Quoted passage =
------------

Jersey will switch to digital television at the end of 2010
Since 2008 the UK has been switching from analogue broadcasts (through an aerial) to digital (through an aerial, satellite dish, cable or internet) region by region.
It was previously believed that the Channel Islands would be the final region to switchover in 2013.
However, at the start of 2009 Digital UK confirmed that the Channel Islands will actually switch three years earlier than expected - in November 2010.
So what does this mean for the islands television viewers?
If you already have Sky, Freesat or Newtel Cable, or if you watch all of your television through a computer, it won't mean quiet as much as it will for people with only an aerial.
But, as you'll need a digital receiver for recording as well as watching television, it is still worth reading the following FAQ.
Jersey will switch to digital television at the end of 2010
Basically digital switchover means that the existing television signal (giving you BBC One, BBC Two, ITV 1 and Channel 4) will be turned off and replaced with a digital signal.
To receive this you will need a television with a built in digital receiver or an external digital receiver (for example: a Freeview set top box).
Do I need digital?
From November 2010 all television in the Channel Islands is being switched over to digital, so you will need digital equipment to watch it.
You can wait until nearer the time to go digital through your aerial, or you can make the switch now through satellite or cable.
Do I need a new TV?
You won't need to buy a new TV to watch digital television BUT you will need a set-top-box.
This could come in the form of a Freeview box (connected to a television aerial), a satellite box (Freesat or Sky connected to a satellite dish) or a cable box connected to a cable from Newtel (only a few areas of St Helier, Jersey).
To continue watching TV via an aerial after switchover, viewers will need to convert their television using a digital box or make sure they have an integrated digital set.

------------

Information shown =
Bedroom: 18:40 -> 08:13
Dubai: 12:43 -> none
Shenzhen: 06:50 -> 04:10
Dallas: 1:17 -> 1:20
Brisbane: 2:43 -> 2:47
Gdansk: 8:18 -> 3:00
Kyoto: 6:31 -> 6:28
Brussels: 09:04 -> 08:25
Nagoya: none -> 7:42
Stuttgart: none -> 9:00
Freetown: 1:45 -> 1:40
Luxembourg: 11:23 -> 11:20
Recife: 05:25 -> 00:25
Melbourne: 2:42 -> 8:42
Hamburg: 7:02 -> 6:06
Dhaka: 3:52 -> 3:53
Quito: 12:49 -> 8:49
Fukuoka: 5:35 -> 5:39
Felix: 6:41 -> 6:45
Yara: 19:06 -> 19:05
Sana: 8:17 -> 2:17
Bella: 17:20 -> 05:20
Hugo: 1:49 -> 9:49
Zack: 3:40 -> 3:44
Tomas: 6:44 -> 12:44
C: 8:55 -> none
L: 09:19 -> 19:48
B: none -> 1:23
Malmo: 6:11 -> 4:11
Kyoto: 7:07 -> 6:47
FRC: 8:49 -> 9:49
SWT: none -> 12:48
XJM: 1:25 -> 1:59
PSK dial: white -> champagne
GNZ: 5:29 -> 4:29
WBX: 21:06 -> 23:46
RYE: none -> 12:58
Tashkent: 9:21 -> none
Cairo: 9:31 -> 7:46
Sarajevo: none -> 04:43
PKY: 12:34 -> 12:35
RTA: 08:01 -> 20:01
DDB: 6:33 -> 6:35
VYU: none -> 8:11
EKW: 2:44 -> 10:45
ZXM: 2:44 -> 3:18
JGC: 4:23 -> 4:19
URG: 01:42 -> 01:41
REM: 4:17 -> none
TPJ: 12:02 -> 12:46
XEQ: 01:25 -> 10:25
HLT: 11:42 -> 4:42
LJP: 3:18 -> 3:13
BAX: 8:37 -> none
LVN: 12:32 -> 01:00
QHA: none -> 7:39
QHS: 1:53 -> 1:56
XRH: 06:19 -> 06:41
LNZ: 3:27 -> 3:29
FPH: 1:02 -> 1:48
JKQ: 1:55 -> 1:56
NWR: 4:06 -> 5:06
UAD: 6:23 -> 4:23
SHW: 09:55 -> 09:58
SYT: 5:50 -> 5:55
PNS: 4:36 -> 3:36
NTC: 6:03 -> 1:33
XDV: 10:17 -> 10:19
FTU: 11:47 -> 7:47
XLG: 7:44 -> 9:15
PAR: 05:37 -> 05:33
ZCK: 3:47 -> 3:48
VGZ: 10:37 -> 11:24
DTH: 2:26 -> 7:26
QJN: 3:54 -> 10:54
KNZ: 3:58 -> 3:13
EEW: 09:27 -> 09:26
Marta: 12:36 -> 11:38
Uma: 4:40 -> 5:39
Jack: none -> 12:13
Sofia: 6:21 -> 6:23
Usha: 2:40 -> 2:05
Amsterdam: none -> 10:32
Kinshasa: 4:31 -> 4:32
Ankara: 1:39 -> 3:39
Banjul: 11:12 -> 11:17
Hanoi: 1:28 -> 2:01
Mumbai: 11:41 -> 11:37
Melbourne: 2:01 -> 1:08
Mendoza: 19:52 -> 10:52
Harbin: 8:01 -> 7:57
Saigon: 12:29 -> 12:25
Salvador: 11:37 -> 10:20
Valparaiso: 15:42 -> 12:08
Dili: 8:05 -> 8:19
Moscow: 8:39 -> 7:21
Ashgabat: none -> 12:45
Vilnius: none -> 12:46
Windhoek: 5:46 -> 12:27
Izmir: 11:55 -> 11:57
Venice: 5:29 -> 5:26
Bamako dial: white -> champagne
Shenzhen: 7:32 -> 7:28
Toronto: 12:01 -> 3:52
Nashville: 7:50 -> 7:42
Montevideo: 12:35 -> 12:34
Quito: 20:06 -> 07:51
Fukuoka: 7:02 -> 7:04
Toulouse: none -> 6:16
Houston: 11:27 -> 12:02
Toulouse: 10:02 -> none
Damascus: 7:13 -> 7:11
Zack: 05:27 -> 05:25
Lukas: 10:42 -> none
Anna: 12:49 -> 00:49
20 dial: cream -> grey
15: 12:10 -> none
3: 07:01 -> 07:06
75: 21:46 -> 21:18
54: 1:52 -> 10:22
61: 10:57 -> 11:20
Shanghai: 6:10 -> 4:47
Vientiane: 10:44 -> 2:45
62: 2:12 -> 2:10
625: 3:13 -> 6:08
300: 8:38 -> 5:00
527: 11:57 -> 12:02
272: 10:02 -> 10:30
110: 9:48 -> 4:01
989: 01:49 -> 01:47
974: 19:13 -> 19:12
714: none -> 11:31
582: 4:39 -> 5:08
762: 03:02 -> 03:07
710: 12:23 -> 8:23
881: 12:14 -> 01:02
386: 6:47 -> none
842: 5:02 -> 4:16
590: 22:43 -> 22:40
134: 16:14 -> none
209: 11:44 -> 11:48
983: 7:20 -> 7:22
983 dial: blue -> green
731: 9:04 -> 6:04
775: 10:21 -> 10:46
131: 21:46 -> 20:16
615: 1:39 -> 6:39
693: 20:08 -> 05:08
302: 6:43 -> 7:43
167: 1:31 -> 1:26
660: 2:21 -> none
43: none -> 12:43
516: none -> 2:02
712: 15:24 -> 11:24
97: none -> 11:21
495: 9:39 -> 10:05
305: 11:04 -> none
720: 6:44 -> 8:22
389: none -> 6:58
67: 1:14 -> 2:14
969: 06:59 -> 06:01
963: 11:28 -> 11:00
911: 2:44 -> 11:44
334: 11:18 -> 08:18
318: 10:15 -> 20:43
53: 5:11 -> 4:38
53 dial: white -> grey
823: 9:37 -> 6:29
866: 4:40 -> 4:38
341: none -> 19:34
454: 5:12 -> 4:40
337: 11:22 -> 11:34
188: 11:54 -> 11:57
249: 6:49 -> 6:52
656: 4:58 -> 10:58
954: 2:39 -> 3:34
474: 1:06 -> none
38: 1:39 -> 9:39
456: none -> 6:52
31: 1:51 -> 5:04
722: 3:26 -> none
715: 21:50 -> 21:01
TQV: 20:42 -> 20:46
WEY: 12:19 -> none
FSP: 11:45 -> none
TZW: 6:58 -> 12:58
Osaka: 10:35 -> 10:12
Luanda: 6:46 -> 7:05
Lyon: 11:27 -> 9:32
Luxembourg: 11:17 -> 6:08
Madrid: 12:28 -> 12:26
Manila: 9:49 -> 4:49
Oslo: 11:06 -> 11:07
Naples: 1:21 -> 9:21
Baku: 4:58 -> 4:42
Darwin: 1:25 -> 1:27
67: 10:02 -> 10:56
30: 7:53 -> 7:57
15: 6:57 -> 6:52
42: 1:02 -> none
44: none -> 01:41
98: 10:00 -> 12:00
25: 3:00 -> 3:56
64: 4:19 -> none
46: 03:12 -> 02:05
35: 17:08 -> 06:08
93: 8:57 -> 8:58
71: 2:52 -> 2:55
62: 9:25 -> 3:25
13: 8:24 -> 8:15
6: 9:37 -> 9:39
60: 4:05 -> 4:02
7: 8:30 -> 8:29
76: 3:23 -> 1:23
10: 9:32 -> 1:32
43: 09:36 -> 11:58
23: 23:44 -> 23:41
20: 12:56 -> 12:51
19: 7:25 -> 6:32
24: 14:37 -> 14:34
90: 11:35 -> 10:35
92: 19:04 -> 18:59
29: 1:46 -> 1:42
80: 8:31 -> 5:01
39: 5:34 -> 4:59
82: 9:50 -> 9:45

------------

Directions = Which channels does the Jersey digital switchover text say the existing television signal gives viewers? List all of them.

Correct answer = BBC One, BBC Two, ITV 1, Channel 4